“改革者”を影で支えてきた…NTT次期社長の素顔
NTTは、持ち株会社の次期社長に島田明副社長(64)が昇格する。澤田純社長(66)は代表権のある会長に就く。NTT東日本の社長には持ち株会社の渋谷直樹副社長(59)が、NTT西日本の社長には海外事業会社NTTリミテッドの森林正彰副社長(60)が就く。3社の社長交代は4年ぶり。6月の株主総会を経て就任する。
これまでNTTは、2020年のNTTドコモ完全子会社化を皮切りに、グループ再編を進めてきた。今後はグループ融合による相乗効果の創出や海外事業の拡大が課題になるとみられ、澤田氏・島田氏が二人三脚で取り組む。島田氏は同日の会見で「澤田社長のこれまでの変革の路線を引き継いでやっていきたい」と意気込みを述べた。
持ち株会社の社長が代表権のある会長に就くのは、26年ぶり。澤田氏は自身の役割について「基本的にガバナンス側。NTTデータの再編、IOWN(アイオン、次世代光通信基盤の構想)推進をサポートする」と語った。

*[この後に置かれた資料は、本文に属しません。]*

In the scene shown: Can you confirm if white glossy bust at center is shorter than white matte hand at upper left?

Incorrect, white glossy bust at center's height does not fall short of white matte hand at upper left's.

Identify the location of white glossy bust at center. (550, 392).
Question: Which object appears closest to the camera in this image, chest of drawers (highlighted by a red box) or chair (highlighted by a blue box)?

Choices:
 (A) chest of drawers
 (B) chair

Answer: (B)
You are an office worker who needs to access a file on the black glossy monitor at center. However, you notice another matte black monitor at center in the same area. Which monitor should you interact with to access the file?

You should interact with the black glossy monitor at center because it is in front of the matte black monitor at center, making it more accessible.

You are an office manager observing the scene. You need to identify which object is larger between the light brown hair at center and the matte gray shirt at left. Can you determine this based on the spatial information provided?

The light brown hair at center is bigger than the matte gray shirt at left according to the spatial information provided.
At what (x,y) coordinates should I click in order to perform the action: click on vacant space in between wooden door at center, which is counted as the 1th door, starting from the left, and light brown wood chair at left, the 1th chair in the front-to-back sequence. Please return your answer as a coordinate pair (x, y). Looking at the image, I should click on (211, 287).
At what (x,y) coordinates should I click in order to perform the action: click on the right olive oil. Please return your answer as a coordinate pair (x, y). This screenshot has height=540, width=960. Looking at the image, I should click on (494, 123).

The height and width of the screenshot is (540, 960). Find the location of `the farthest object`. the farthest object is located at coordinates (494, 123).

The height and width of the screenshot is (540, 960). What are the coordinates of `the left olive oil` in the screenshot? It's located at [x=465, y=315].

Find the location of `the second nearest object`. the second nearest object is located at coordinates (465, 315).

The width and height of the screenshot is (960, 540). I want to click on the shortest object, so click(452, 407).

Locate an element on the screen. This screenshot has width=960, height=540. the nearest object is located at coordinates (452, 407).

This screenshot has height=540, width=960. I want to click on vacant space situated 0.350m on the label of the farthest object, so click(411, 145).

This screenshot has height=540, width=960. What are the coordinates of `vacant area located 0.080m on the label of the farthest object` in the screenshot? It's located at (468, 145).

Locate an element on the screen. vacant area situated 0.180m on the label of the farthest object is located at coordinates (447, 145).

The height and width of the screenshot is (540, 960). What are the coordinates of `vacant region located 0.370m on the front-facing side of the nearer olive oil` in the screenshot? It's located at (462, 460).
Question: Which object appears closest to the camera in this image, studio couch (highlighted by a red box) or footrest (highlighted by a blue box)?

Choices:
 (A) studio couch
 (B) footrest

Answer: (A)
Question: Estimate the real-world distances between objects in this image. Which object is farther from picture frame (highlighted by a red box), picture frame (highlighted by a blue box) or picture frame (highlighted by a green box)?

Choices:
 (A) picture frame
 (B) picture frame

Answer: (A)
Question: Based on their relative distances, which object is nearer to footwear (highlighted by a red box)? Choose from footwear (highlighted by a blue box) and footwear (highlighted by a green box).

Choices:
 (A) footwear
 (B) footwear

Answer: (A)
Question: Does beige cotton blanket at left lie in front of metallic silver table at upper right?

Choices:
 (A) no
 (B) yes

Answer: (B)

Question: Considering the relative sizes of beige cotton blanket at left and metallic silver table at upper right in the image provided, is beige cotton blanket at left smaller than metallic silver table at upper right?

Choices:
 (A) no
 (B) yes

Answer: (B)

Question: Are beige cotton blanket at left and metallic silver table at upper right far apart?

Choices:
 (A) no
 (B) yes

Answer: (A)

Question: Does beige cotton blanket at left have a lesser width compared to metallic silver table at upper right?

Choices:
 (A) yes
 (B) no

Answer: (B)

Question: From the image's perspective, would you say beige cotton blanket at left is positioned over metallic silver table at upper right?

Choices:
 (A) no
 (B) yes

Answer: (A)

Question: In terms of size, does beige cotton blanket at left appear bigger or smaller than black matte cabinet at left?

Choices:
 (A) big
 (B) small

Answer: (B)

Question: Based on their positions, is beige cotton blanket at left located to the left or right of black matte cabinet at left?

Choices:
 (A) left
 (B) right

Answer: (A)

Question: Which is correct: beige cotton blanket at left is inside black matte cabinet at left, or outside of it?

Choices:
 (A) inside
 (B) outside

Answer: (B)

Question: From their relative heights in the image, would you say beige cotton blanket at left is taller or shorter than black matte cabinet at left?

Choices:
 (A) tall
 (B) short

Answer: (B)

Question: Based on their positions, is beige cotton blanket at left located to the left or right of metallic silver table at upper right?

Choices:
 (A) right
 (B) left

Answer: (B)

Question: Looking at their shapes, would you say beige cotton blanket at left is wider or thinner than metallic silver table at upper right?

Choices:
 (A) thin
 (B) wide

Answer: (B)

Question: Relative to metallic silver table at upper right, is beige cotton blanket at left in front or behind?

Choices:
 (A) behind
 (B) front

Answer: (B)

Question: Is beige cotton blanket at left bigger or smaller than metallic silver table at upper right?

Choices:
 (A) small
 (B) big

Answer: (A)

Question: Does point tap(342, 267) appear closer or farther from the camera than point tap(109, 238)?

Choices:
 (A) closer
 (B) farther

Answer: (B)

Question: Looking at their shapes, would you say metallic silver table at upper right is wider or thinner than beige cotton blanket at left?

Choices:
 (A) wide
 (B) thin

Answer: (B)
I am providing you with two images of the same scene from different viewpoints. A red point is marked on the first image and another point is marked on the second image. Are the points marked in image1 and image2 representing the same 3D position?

【略歴】島田明氏(しまだ・あきら)81年(昭56)一橋大商卒、同年日本電信電話公社(現NTT)入社。07年経営企画部門担当部長、11年NTT東日本取締役。15年NTT常務取締役、18年副社長。東京都出身。
島田明氏(しまだ・あきら)氏/人事・財務歩んだ「辣腕」
“改革者”澤田氏を、影で堅実に支えてきた人物。澤田氏の副社長時代に総務部門長を務めたほか、18年に澤田氏が社長就任した後は同氏の後任として最高財務責任者(CFO)を務めるなど、8年間一緒にNTT改革を進めてきた。
人事や財務など事務系キャリアを長く歩んだ。直近では、最高人事責任者(CHRO)として、人事制度改革で辣腕(らつわん)を振るった。全管理職へのジョブ型人事制度の導入を指揮。「新制度の肝は、運用だ」と楽観しない点に、高いバランス感をうかがわせる。
澤田氏も「海外経験が2回ある上、NTT東・西、NTTコミュニケーションズといったグループ企業で経験がある。バランスのとれた、後進を託すにふさわしい経営者」と評する。